-- START Text passage --
Nicholas Sparks Limited Edition DVD Collection Review: Something Old, Barely Anything New

Author Nicholas Sparks writes tales of love and loss. The movies that have been generated out of his books can be summed up as a story where two people fall in love against all odds then somebody dies. Although his films are formulaic, I thought perhaps the Nicholas Sparks Limited Edition DVD Collection might take the formulaic feeling out of his films and become a sweeping collection of love and loss that keeps its audience emotionally involved at every turn. It does not.

This “Limited Edition” collection of movies is just a repackaging of seven films based on Sparks novels. The films included in this collection are: Safe Haven (2013), The Lucky One (2012), Dear John (2010), Nights in Rodanthe (2008), The Notebook (2004), A Walk To Remember (2002), and Message In A Bottle (1999)
-- END Text passage --
-- START Dataset content --
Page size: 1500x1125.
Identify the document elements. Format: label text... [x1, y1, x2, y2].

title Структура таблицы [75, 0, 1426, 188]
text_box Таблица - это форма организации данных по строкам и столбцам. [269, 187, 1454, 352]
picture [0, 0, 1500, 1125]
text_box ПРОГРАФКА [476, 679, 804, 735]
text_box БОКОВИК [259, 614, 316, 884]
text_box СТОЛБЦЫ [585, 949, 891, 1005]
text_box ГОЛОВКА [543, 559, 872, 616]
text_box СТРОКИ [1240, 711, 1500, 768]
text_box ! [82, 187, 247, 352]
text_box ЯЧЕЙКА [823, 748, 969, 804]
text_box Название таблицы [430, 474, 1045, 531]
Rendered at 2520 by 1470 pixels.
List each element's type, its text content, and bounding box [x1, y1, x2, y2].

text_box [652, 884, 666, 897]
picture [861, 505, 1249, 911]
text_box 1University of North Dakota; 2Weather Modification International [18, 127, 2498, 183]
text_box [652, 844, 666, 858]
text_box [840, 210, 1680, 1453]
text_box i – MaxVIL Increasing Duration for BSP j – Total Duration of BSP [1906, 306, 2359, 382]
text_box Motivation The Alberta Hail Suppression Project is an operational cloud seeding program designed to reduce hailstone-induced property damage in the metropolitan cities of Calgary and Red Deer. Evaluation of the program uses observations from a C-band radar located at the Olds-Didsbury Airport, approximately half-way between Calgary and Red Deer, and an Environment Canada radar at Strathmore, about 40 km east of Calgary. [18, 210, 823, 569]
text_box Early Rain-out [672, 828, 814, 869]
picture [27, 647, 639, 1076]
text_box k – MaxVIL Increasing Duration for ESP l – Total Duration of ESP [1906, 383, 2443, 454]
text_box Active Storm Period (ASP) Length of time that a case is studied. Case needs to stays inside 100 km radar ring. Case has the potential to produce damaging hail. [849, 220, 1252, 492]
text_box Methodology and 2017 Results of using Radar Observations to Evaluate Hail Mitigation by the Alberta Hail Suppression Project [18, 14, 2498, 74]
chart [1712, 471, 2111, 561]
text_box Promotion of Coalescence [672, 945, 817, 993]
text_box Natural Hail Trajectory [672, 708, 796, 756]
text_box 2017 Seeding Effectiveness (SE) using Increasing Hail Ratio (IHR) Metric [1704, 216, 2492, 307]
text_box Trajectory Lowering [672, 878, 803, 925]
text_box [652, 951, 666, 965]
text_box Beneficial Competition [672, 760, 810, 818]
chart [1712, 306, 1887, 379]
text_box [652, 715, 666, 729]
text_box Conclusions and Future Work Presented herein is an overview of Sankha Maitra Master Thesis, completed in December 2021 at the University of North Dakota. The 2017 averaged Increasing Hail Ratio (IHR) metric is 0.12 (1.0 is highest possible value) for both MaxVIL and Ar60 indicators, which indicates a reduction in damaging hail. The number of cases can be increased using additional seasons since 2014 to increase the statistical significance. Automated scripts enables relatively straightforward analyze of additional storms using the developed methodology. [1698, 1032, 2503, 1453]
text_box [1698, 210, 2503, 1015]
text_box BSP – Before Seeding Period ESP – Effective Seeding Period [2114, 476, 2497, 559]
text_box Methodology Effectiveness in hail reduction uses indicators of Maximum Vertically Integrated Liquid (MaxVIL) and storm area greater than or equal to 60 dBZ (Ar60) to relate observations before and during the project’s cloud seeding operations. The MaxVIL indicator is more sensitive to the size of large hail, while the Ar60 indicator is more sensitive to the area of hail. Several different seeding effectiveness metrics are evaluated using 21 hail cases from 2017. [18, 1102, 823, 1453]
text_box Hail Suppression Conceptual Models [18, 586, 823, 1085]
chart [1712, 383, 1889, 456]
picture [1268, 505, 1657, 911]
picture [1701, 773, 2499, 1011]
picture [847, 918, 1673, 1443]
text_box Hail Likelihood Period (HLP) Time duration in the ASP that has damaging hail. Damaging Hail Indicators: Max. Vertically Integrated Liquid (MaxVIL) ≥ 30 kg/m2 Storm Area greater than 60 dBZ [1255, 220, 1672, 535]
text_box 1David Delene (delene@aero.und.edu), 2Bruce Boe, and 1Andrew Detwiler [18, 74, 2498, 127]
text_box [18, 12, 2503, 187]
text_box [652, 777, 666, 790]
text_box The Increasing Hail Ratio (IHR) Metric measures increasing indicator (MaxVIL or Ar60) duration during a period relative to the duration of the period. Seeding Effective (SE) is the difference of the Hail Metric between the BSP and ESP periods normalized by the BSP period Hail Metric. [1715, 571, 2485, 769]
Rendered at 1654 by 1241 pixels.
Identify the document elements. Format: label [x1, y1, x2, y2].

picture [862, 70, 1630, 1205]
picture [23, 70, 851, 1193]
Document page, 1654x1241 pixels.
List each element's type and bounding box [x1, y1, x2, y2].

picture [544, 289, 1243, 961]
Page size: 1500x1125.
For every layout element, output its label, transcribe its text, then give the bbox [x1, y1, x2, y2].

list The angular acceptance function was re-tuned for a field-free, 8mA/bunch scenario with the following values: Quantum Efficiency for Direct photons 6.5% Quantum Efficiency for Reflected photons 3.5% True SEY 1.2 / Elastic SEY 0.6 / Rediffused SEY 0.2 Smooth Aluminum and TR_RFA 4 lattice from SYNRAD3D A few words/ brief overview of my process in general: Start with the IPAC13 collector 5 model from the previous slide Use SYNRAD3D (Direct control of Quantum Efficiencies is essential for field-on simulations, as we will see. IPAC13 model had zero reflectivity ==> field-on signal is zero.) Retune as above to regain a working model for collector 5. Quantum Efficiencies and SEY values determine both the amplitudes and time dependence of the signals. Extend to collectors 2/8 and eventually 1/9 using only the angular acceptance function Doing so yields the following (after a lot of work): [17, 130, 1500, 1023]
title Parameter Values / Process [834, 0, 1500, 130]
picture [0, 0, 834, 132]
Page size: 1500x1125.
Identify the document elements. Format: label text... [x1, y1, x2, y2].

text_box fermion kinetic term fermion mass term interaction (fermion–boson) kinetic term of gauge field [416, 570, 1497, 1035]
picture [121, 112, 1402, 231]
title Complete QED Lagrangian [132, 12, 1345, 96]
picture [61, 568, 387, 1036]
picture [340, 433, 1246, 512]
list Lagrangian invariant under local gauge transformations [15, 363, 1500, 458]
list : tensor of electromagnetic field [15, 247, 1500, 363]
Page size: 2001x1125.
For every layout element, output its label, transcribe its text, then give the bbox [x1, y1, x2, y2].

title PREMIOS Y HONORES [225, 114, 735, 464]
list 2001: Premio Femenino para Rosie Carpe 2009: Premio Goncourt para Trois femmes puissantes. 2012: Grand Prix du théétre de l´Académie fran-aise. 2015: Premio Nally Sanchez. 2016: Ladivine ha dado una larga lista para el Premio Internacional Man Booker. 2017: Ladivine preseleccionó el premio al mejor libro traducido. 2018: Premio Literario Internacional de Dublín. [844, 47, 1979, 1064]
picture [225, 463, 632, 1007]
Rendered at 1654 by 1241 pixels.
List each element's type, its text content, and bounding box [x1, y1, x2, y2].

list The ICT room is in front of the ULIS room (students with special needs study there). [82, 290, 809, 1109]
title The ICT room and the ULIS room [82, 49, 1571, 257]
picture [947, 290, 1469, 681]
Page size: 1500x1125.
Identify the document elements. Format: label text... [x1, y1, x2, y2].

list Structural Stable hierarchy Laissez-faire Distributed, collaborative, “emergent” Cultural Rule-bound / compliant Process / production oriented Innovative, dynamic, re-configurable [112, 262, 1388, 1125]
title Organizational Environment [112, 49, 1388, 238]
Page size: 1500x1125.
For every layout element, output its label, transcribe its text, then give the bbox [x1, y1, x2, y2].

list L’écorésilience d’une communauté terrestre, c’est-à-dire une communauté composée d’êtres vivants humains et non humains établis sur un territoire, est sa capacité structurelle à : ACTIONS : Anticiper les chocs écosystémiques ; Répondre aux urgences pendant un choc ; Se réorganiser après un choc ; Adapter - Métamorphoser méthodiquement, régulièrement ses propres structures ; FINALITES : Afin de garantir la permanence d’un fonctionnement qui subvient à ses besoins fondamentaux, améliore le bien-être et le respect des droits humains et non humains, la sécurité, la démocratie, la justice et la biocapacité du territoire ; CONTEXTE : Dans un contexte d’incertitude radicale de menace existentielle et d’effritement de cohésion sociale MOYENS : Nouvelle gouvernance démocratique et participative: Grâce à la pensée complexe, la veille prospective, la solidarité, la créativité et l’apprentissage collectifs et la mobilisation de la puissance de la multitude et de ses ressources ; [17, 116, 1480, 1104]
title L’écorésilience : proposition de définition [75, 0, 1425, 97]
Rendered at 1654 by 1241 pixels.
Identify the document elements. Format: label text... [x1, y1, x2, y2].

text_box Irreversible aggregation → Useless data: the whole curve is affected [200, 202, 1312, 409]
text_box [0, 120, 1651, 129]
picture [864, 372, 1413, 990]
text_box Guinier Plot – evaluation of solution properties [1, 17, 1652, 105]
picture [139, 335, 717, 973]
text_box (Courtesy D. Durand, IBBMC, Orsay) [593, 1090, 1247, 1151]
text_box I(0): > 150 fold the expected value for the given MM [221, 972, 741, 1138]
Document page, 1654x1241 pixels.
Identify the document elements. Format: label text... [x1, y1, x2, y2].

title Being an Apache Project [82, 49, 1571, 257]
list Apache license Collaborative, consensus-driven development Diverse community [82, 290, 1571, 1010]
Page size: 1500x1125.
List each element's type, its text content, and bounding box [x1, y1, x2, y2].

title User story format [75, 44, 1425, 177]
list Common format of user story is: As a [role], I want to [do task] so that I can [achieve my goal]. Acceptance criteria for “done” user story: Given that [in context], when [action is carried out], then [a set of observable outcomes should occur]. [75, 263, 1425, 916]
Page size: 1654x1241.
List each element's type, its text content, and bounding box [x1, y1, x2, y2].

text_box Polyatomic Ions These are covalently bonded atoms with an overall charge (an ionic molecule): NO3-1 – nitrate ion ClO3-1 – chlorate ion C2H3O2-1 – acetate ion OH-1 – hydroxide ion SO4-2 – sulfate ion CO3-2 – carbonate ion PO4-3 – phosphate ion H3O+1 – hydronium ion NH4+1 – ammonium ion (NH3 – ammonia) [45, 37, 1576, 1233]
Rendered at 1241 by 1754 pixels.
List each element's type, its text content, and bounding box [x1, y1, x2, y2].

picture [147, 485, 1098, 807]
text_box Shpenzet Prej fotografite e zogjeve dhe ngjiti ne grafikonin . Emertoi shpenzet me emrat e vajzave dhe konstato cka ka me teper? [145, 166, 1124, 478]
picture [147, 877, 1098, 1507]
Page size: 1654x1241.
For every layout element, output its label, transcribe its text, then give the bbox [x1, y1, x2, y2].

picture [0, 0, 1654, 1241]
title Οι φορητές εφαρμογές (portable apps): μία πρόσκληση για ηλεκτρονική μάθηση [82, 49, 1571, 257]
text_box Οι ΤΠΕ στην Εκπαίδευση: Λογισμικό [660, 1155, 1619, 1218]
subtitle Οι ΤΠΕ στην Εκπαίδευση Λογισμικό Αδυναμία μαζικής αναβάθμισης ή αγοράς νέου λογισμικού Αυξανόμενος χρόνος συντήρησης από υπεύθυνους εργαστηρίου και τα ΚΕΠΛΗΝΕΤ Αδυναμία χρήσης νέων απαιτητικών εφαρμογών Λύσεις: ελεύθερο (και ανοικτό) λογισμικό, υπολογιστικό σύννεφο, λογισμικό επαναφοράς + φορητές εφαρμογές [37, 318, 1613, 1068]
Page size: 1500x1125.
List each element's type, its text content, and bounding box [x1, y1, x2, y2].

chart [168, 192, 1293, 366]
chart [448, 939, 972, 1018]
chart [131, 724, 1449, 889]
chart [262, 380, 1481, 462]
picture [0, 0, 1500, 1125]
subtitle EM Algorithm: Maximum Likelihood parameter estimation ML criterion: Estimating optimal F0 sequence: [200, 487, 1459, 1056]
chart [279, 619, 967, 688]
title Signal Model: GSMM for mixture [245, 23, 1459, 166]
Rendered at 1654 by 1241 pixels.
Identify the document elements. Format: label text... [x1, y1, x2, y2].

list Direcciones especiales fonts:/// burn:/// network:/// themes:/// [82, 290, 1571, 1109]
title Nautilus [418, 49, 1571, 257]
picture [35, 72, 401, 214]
-- END Dataset content --
Task:
Output the passage of the Nicholas Sparks DVD collection review above that begins with the words "Author Nicholas Sparks" and ends with "A Bottle (1999)", copied word for word.

Finished answer:
Author Nicholas Sparks writes tales of love and loss. The movies that have been generated out of his books can be summed up as a story where two people fall in love against all odds then somebody dies. Although his films are formulaic, I thought perhaps the Nicholas Sparks Limited Edition DVD Collection might take the formulaic feeling out of his films and become a sweeping collection of love and loss that keeps its audience emotionally involved at every turn. It does not.

This “Limited Edition” collection of movies is just a repackaging of seven films based on Sparks novels. The films included in this collection are: Safe Haven (2013), The Lucky One (2012), Dear John (2010), Nights in Rodanthe (2008), The Notebook (2004), A Walk To Remember (2002), and Message In A Bottle (1999)